Почему в качестве основного места действия вы выбрали станцию метро «Сталинград», которая находится в популярном районе Парижа?
Это совпадение. Я знаю, что сегодня в мире мало мест, которые носят имя Сталинград, включая эту станцию. Мне же всегда название «Сталинград» казалось очень красивым. Несмотря на то, что теперь этот район, который на протяжении десятилетий был прибежищем среднего класса, немного деградировал. Незадолго до локдауна много молодых, современных людей начали покупать там квартиры, но во время ковида окрестности сильно изменились, и теперь там появилась куча уличных наркотиков. Крэк, которого не было раньше в Париже, закрепился именно в этом районе, и люди стали называть станцию «Сталинкрэк». Мне хотелось снять фильм, где действие происходит в неблагополучном районе, потому что я нахожу забавным, когда старая пара выходит на улицу и там больше опасности, чем дома. И поскольку «Сталинград» как раз таким и является, то я выбрал его.
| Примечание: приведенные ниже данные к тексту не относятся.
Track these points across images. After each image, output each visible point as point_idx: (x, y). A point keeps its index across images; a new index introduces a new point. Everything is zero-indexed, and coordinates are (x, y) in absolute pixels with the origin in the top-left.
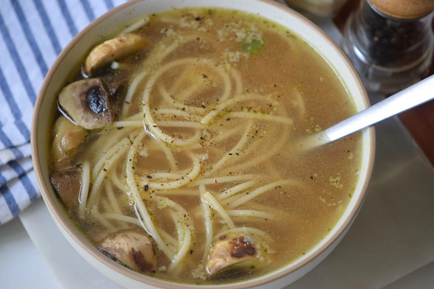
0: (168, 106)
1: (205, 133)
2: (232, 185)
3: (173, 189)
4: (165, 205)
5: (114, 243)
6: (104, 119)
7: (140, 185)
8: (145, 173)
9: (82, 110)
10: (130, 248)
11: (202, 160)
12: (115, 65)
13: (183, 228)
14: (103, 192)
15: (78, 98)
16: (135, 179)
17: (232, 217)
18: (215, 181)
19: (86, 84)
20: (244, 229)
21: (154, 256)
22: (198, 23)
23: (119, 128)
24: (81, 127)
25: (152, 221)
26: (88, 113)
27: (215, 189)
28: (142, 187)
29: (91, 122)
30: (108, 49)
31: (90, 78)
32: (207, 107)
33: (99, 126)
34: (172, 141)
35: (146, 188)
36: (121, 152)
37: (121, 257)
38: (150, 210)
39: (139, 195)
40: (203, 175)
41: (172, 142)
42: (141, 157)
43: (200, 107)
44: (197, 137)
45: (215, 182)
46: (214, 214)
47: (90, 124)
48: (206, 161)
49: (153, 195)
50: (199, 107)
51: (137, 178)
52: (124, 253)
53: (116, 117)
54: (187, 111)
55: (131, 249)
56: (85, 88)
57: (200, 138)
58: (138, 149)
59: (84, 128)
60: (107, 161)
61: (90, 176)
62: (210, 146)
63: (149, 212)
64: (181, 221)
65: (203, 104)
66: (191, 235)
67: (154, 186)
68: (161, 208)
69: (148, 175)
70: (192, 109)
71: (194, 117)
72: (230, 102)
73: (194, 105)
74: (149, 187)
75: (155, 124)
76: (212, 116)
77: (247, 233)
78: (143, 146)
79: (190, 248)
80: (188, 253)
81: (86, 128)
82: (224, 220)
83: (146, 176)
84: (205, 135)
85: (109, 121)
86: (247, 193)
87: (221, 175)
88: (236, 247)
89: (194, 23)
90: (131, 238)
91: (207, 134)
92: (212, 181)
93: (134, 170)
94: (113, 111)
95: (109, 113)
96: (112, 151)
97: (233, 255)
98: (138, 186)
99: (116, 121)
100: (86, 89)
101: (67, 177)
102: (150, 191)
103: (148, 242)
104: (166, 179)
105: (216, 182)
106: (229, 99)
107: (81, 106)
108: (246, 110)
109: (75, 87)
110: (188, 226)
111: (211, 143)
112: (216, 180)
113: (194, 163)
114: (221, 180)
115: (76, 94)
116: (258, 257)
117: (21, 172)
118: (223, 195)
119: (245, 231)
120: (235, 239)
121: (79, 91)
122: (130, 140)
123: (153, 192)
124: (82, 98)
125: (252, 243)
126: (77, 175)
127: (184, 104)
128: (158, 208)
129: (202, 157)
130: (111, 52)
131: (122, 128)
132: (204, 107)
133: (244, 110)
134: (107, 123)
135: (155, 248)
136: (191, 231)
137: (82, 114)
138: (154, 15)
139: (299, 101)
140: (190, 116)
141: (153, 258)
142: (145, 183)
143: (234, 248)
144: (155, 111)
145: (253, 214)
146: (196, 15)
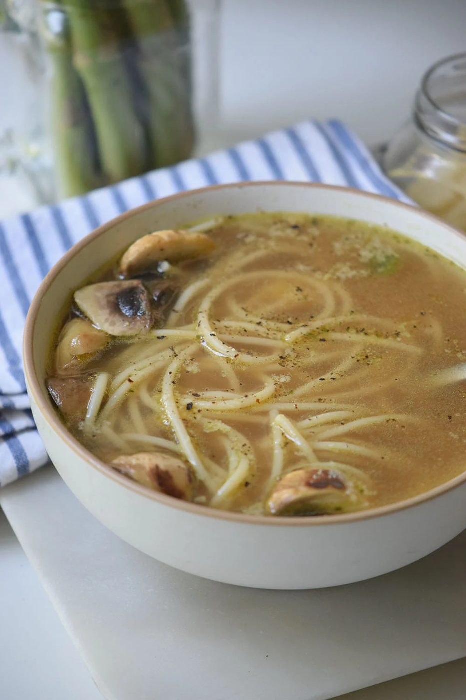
0: (237, 319)
1: (287, 352)
2: (319, 412)
3: (230, 411)
4: (215, 429)
5: (130, 460)
6: (139, 324)
7: (181, 403)
8: (191, 391)
9: (107, 312)
10: (152, 464)
11: (278, 382)
12: (165, 267)
13: (239, 457)
14: (124, 407)
15: (104, 299)
16: (174, 395)
18: (294, 406)
19: (119, 286)
20: (332, 465)
21: (188, 484)
22: (296, 232)
23: (158, 338)
24: (103, 331)
27: (294, 416)
28: (183, 405)
31: (126, 279)
32: (294, 324)
33: (129, 333)
34: (236, 355)
35: (189, 407)
36: (159, 365)
37: (137, 475)
38: (192, 432)
39: (176, 412)
40: (277, 399)
41: (236, 357)
42: (188, 372)
43: (285, 323)
44: (275, 357)
46: (287, 444)
47: (117, 328)
48: (284, 383)
49: (198, 416)
50: (282, 322)
51: (177, 395)
52: (143, 470)
53: (156, 324)
54: (263, 325)
55: (155, 466)
56: (115, 289)
57: (279, 357)
58: (184, 363)
59: (107, 334)
60: (135, 372)
61: (108, 386)
62: (293, 367)
63: (189, 434)
64: (236, 448)
65: (290, 320)
66: (250, 465)
67: (202, 405)
68: (208, 432)
69: (194, 392)
70: (272, 324)
71: (275, 334)
72: (331, 321)
73: (276, 320)
74: (193, 406)
75: (214, 333)
76: (301, 333)
77: (334, 468)
78: (192, 360)
80: (240, 485)
81: (111, 333)
82: (302, 453)
83: (192, 394)
84: (288, 355)
85: (145, 327)
86: (342, 424)
87: (304, 401)
88: (314, 478)
89: (290, 233)
91: (292, 354)
92: (291, 407)
93: (174, 386)
95: (147, 318)
96: (146, 362)
97: (309, 485)
98: (177, 403)
99: (157, 329)
100: (117, 290)
101: (71, 381)
102: (196, 411)
103: (183, 467)
104: (222, 398)
105: (296, 408)
106: (329, 317)
107: (106, 307)
108: (354, 332)
109: (101, 288)
110: (245, 455)
111: (294, 364)
112: (296, 405)
113: (266, 384)
114: (303, 406)
115: (101, 295)
116: (347, 493)
117: (8, 429)
118: (306, 423)
120: (315, 471)
121: (106, 292)
122: (174, 353)
123: (199, 412)
124: (109, 300)
125: (340, 478)
126: (87, 382)
127: (261, 317)
128: (204, 431)
129: (279, 379)
131: (163, 337)
132: (289, 323)
133: (349, 331)
134: (142, 330)
135: (192, 476)
136: (250, 461)
137: (107, 316)
138: (230, 217)
139: (435, 330)
140: (268, 332)
141: (187, 486)
142: (189, 402)
143: (312, 478)
144: (216, 322)
145: (348, 447)
146: (293, 223)
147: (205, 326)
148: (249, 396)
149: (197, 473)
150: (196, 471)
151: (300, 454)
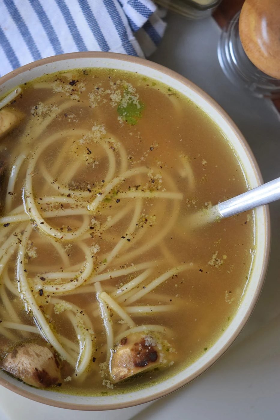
0: (53, 193)
1: (93, 221)
4: (62, 309)
5: (16, 364)
7: (34, 290)
8: (38, 275)
11: (94, 253)
13: (83, 333)
16: (29, 283)
17: (130, 315)
20: (144, 328)
21: (57, 369)
22: (73, 87)
23: (5, 226)
25: (52, 330)
28: (37, 292)
32: (93, 191)
35: (41, 292)
37: (26, 379)
38: (48, 316)
39: (35, 303)
40: (97, 271)
41: (61, 238)
42: (31, 257)
43: (86, 191)
44: (85, 226)
45: (110, 278)
46: (112, 314)
48: (98, 253)
49: (49, 299)
50: (84, 191)
51: (30, 281)
52: (28, 374)
54: (72, 197)
55: (34, 369)
57: (89, 227)
58: (27, 248)
62: (101, 236)
63: (47, 319)
64: (80, 325)
65: (89, 187)
66: (92, 340)
67: (49, 289)
68: (58, 313)
69: (41, 276)
70: (78, 193)
71: (81, 204)
72: (116, 181)
73: (80, 189)
74: (43, 291)
75: (42, 221)
76: (100, 202)
77: (147, 332)
78: (32, 243)
79: (92, 356)
80: (91, 361)
82: (123, 320)
83: (39, 278)
84: (94, 224)
86: (144, 287)
87: (115, 270)
88: (138, 356)
90: (33, 355)
91: (96, 222)
92: (106, 276)
93: (26, 273)
97: (137, 365)
98: (32, 291)
102: (46, 295)
103: (50, 355)
104: (60, 279)
105: (111, 278)
106: (114, 177)
108: (134, 189)
110: (87, 330)
111: (102, 233)
112: (110, 276)
113: (86, 257)
114: (116, 274)
116: (161, 361)
118: (119, 292)
119: (145, 331)
120: (136, 344)
122: (18, 238)
123: (48, 296)
125: (153, 345)
127: (69, 189)
128: (56, 313)
129: (93, 250)
131: (8, 224)
132: (89, 191)
133: (131, 190)
135: (57, 359)
136: (91, 335)
138: (25, 84)
139: (187, 171)
140: (76, 203)
141: (57, 371)
142: (40, 287)
143: (136, 357)
144: (40, 201)
145: (151, 310)
146: (70, 78)
147: (35, 214)
148: (79, 278)
149: (60, 356)
150: (59, 354)
151: (122, 322)
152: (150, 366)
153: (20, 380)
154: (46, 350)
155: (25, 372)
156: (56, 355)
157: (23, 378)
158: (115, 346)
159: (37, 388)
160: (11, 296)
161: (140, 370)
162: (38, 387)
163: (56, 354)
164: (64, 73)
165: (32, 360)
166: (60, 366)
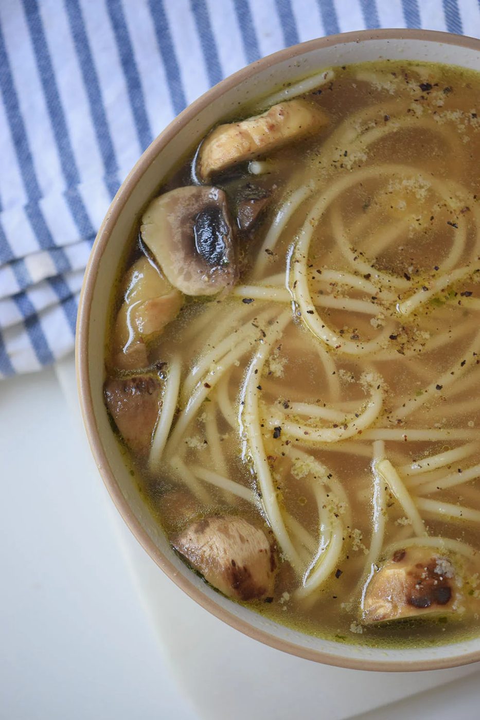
4: (305, 471)
5: (201, 544)
6: (220, 279)
7: (266, 426)
8: (280, 399)
9: (181, 255)
10: (228, 560)
12: (256, 168)
13: (332, 523)
15: (178, 228)
16: (260, 411)
17: (423, 514)
18: (403, 436)
20: (441, 542)
21: (270, 573)
23: (245, 301)
24: (176, 288)
25: (279, 503)
26: (193, 263)
27: (402, 450)
28: (270, 429)
29: (194, 281)
30: (246, 144)
32: (413, 280)
33: (209, 292)
34: (338, 345)
35: (277, 432)
37: (211, 574)
38: (278, 477)
39: (261, 448)
41: (337, 347)
43: (401, 277)
44: (384, 337)
45: (404, 438)
46: (391, 505)
47: (193, 285)
49: (287, 449)
50: (398, 276)
51: (264, 407)
52: (216, 567)
53: (243, 275)
54: (373, 281)
55: (230, 561)
56: (193, 205)
59: (181, 292)
60: (213, 367)
61: (180, 393)
63: (275, 481)
65: (408, 272)
66: (343, 539)
67: (292, 430)
68: (298, 477)
70: (386, 279)
72: (459, 274)
73: (391, 272)
74: (281, 431)
75: (312, 308)
76: (421, 301)
77: (444, 550)
79: (337, 566)
80: (332, 574)
81: (185, 291)
82: (406, 519)
85: (228, 284)
86: (459, 471)
88: (417, 586)
90: (234, 537)
92: (399, 435)
93: (259, 393)
94: (239, 266)
95: (231, 271)
96: (227, 343)
97: (410, 602)
98: (262, 426)
99: (242, 285)
100: (195, 208)
101: (135, 393)
102: (284, 439)
103: (265, 545)
104: (318, 419)
105: (406, 440)
107: (180, 246)
109: (175, 201)
112: (405, 436)
114: (416, 435)
115: (173, 219)
116: (454, 607)
117: (65, 294)
118: (414, 467)
119: (441, 548)
120: (420, 566)
121: (181, 211)
122: (261, 330)
123: (287, 443)
124: (185, 229)
125: (449, 575)
126: (155, 390)
127: (371, 265)
128: (294, 476)
130: (249, 150)
131: (250, 300)
132: (408, 278)
134: (224, 287)
135: (275, 556)
137: (181, 264)
138: (344, 68)
141: (268, 576)
142: (277, 423)
143: (414, 587)
144: (316, 274)
145: (461, 515)
146: (425, 79)
147: (301, 295)
148: (350, 425)
149: (282, 552)
150: (280, 548)
151: (404, 521)
152: (433, 611)
153: (199, 574)
154: (260, 534)
155: (214, 562)
156: (275, 549)
157: (205, 571)
158: (381, 560)
159: (226, 597)
160: (224, 426)
161: (413, 613)
162: (228, 594)
163: (275, 547)
164: (418, 65)
165: (230, 545)
166: (276, 571)
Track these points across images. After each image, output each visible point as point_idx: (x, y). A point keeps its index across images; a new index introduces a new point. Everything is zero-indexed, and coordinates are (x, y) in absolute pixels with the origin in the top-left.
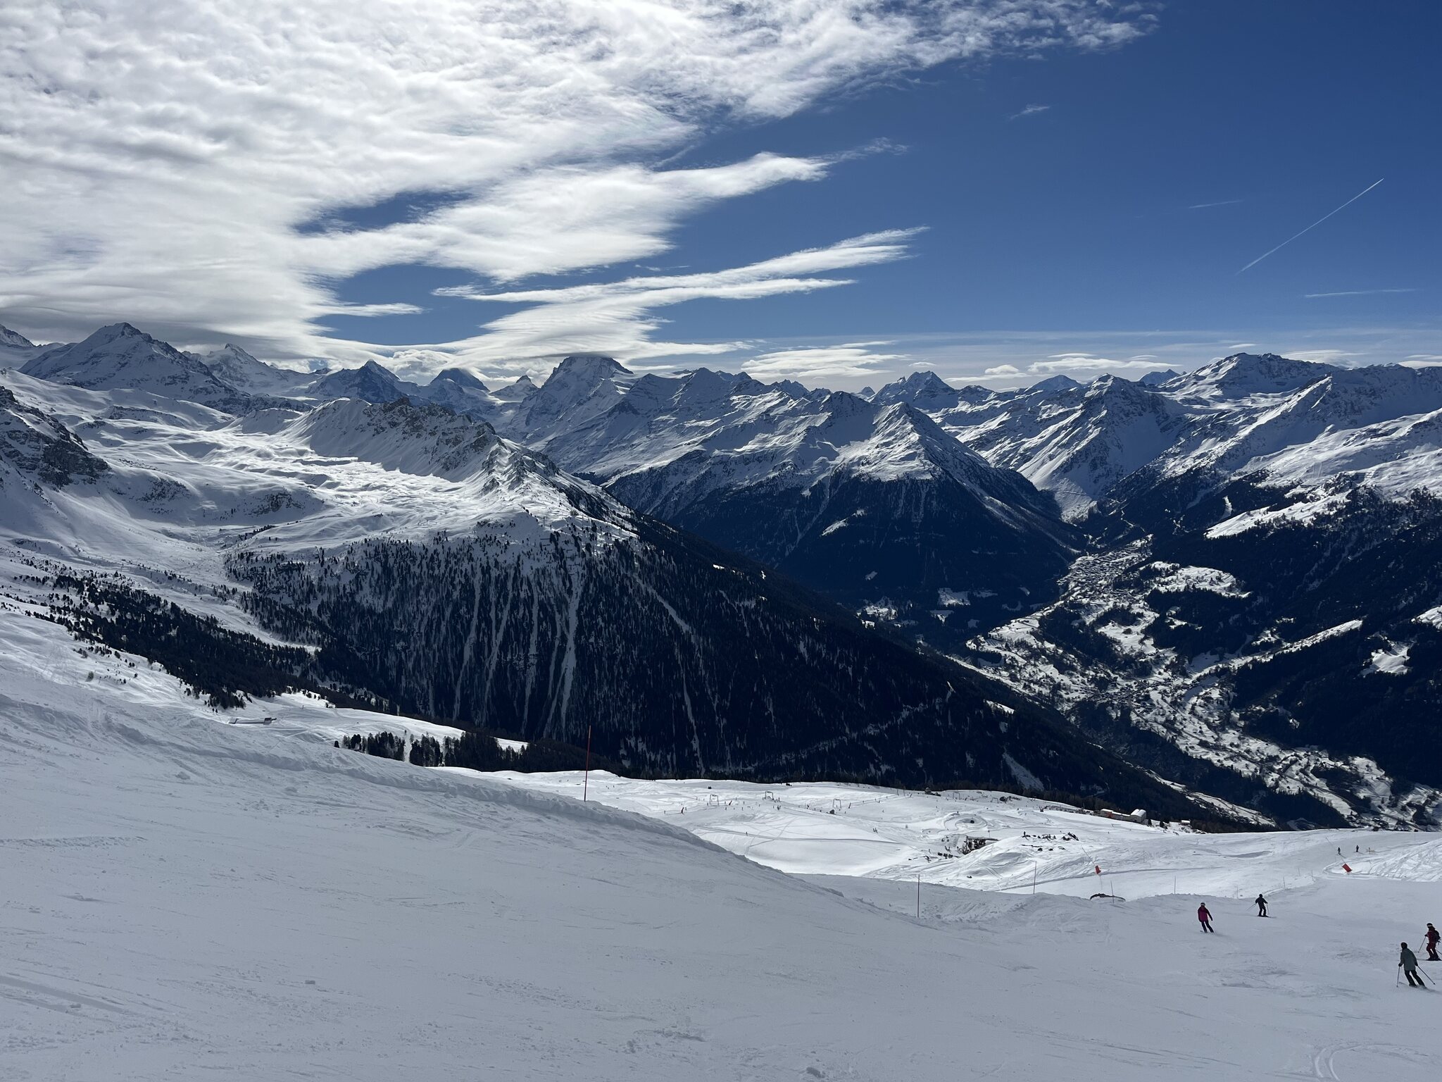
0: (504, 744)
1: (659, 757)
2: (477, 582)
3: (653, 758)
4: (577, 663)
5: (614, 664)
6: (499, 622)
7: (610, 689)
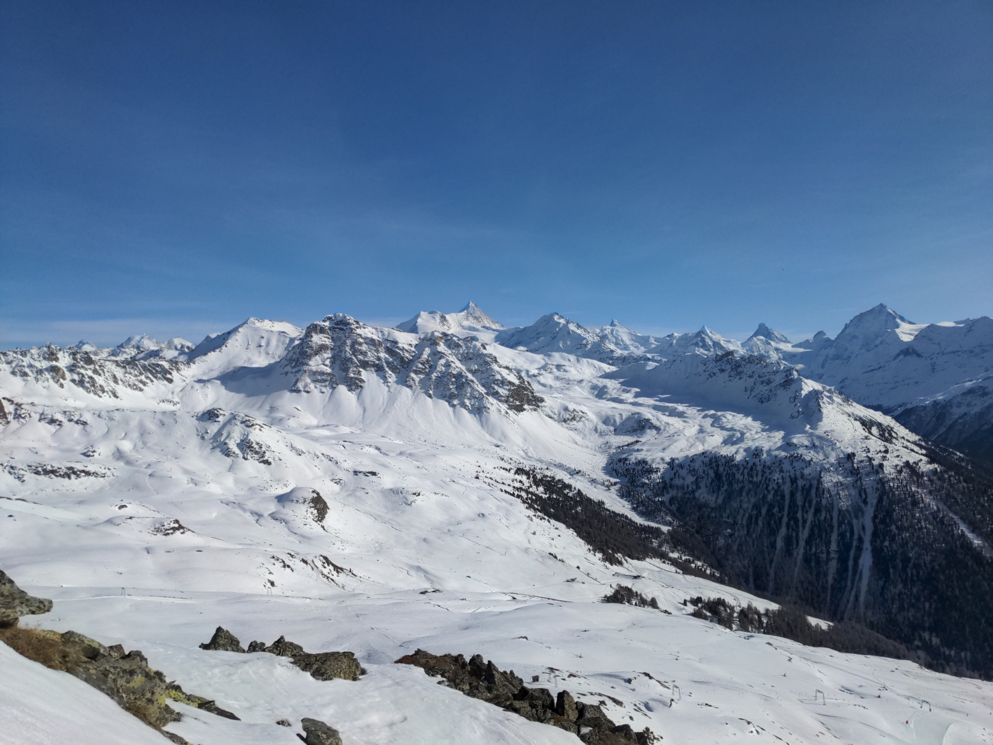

Я уже делал это в «Вечном свете». Правда, эпизоды с разделенным экраном там появились довольно случайно: у меня не получалось снимать одним кадром, поэтому пришлось привлечь несколько камер и во время монтажа использовать два экрана. В фильме есть эпизоды, где мы видим два кадра — справа и слева, и они будто разделяют экран. Это суперкрасиво. Другая вещь, повлиявшая на меня в этом желании, все тот же «Нью-Йорк, 42-я улица» Пола Моррисси. Так что я не чувствую, что что-то изобретаю, снимая фильм со сплит-скрином. По крайней мере, до того, как появилась идея этой картины, я снял 7-минутную короткометражку для Saint Laurent «Лето '21». Именно после нее я понял, что точно хочу сделать сплит-скрин и в «Вихре», который рассказывает историю престарелой пары, живущей под одной крышей, но все равно разделенной. На второй день съемок было принято решение снимать фильм на две отдельные камеры, чтобы ярче продемонстрировать одиночество персонажей. Кстати, пролог, где они еще вместе, был снят в последний день, когда фильм уже закончили. Это, если что, единственный момент в фильме, где есть цветы и краски.